Data for this exercise:
>>>

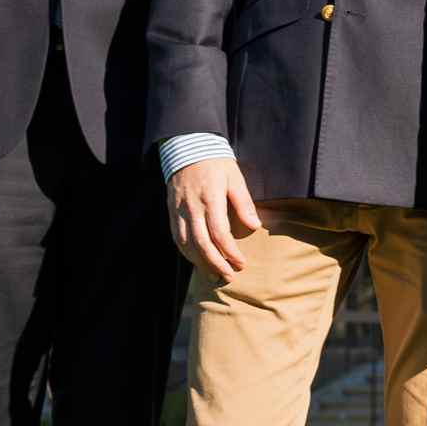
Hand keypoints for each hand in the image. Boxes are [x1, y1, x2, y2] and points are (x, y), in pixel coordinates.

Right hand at [168, 157, 264, 277]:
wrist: (187, 149)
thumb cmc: (216, 164)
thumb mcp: (235, 178)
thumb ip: (244, 203)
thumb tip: (255, 226)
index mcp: (211, 199)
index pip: (219, 233)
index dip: (230, 251)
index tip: (241, 263)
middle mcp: (192, 208)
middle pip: (201, 243)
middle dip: (215, 263)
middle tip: (229, 276)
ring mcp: (179, 211)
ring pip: (186, 244)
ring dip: (200, 263)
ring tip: (214, 276)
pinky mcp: (172, 212)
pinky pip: (177, 238)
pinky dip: (186, 253)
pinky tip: (197, 262)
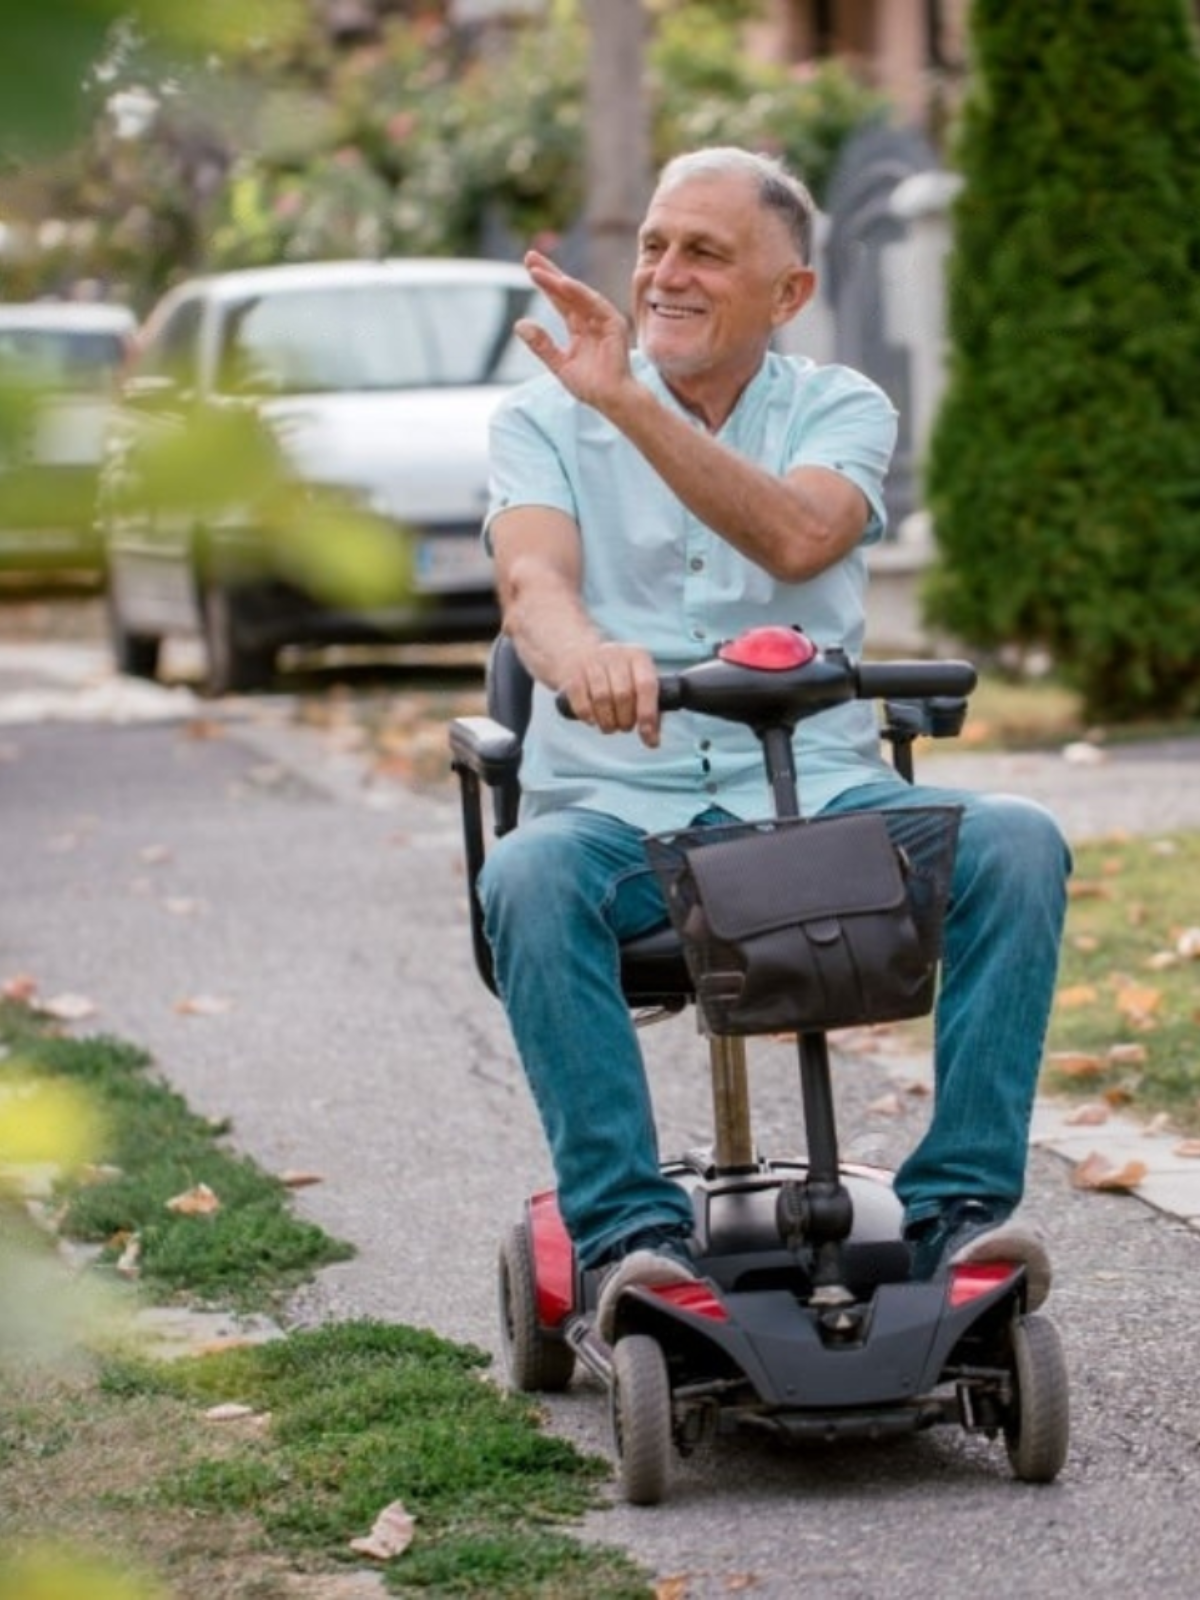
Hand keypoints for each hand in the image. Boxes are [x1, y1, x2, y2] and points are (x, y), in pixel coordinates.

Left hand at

<<<

What is being asked: Could the material above be given again exactly, pictures excluded?

Task response:
Hand keypoints for each hand in the image. Boxes are [x1, y1, x2, y2] and points are (x, y), in pixel coordinates.

Right hand at [168, 157, 264, 277]:
wrist: (187, 149)
thumb cmc: (216, 164)
thumb mcp: (235, 178)
thumb ip: (244, 203)
thumb tip: (255, 226)
index mcp: (211, 199)
index pip: (219, 233)
index dip: (230, 251)
index tip: (241, 263)
middle mcp: (192, 208)
middle pip: (201, 243)
middle dip: (215, 263)
middle tip: (229, 276)
ring mcp: (179, 211)
ring pip: (186, 244)
ring dip: (200, 263)
ring tip: (214, 276)
pinky mcp: (172, 212)
pinky pip: (177, 238)
pinky dip: (186, 253)
pinky tip: (197, 262)
Hand keypoints for each hand in the image. Boxes are [x1, y1, x2, y2] and points are (x, y), in pixel coordinates.

Left hand at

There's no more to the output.